** Opening Data shown block **
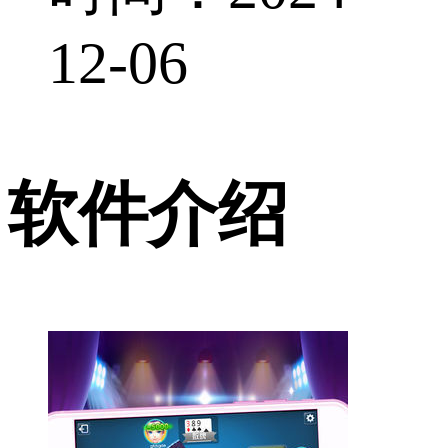
12-06
软件介绍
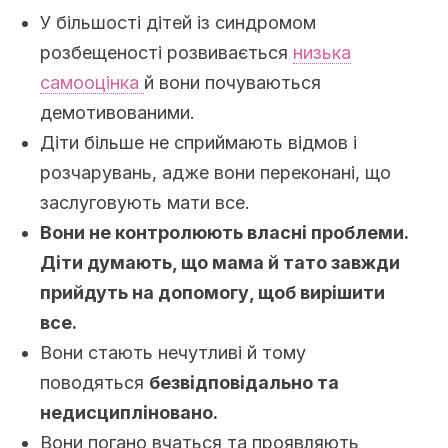
У більшості дітей із синдромом
розбещеності розвивається
низька
самооцінка
й вони почуваються
демотивованими.
Діти більше не сприймають відмов і
розчарувань, адже вони переконані, що
заслуговують мати все.
Вони не контролюють власні проблеми.
Діти думають, що мама й тато завжди
прийдуть на допомогу, щоб вирішити
все.
Вони стають нечутливі й тому
поводяться
безвідповідально та
недисципліновано.
Вони погано вчаться та проявляють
** Closing Data shown block **
What you are asked to do
Some lines in the records may hold "Діти"; state how many do, and give no more than that number.

Solution below
2